- **Data entries**

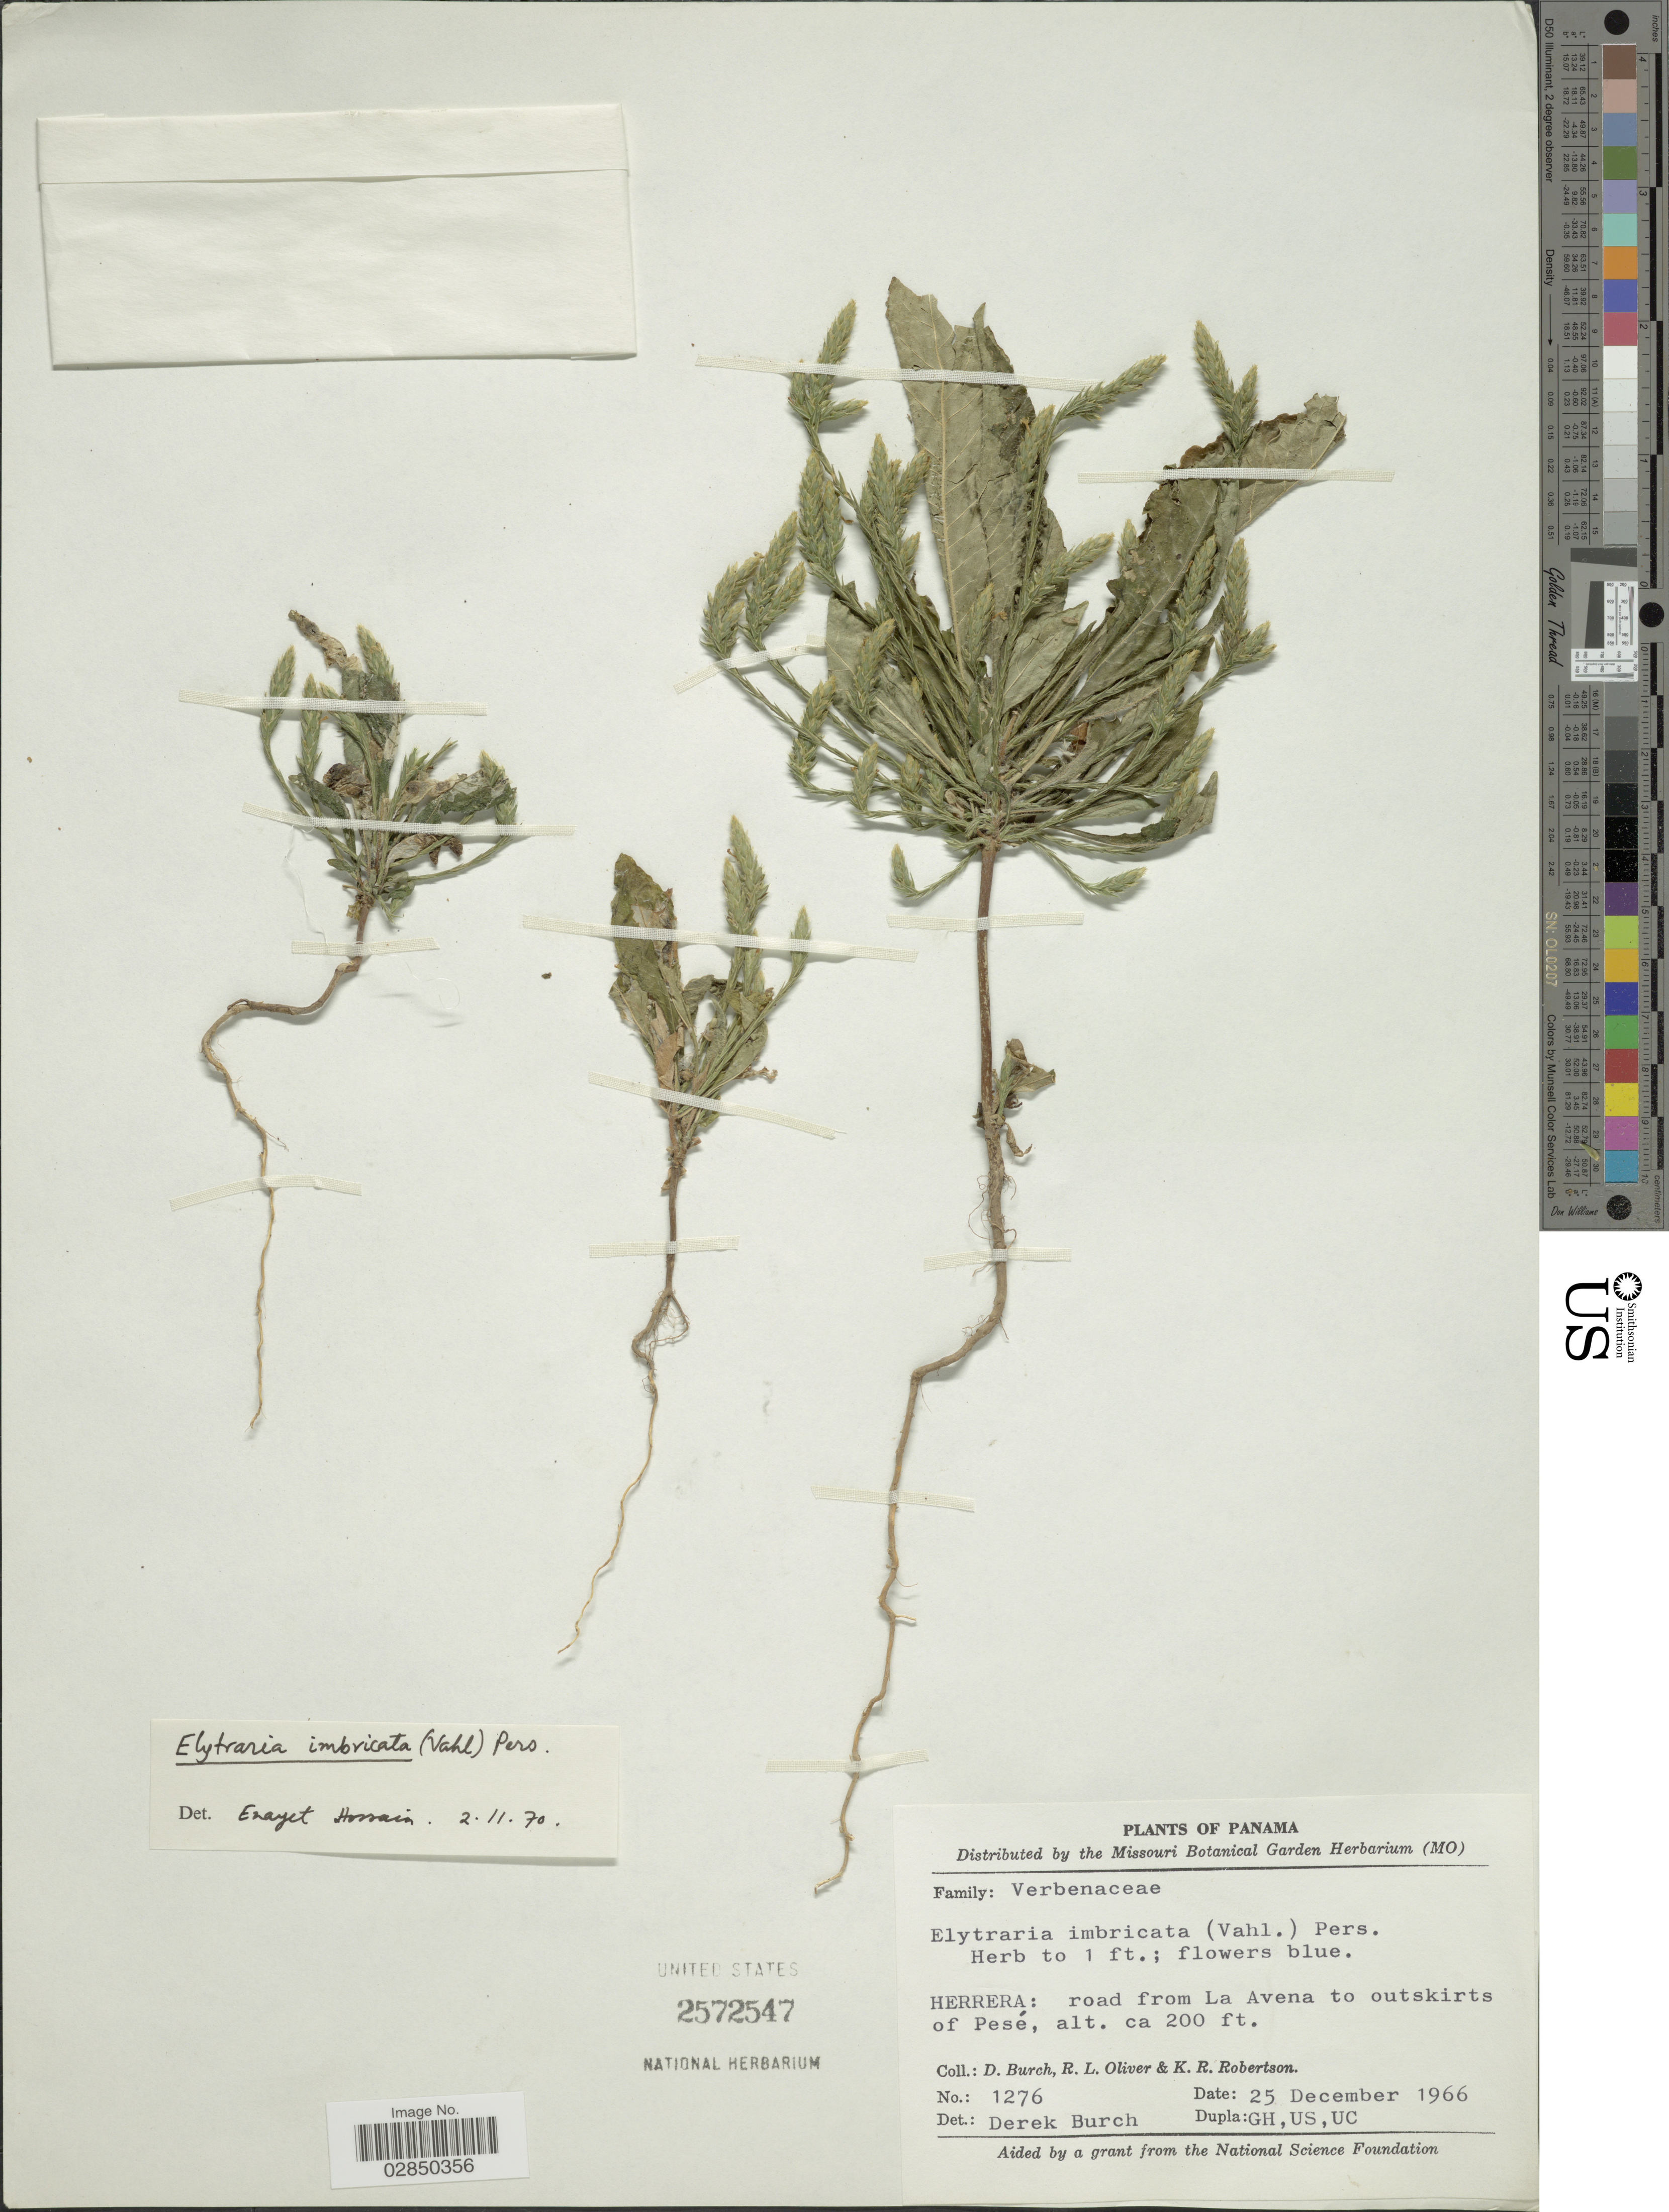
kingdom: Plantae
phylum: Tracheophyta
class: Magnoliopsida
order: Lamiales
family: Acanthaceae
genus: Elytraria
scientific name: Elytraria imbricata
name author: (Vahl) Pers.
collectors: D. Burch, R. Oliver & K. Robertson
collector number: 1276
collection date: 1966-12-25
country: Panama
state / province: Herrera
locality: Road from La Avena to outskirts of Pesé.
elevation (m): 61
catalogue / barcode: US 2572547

- **STATED GOAL**
Retype everything from the line containing "collector number: 1276" down to the end of the records, keeping each line exactly as it appears.

- **SOLUTION TO THE EXERCISE**
collector number: 1276
collection date: 1966-12-25
country: Panama
state / province: Herrera
locality: Road from La Avena to outskirts of Pesé.
elevation (m): 61
catalogue / barcode: US 2572547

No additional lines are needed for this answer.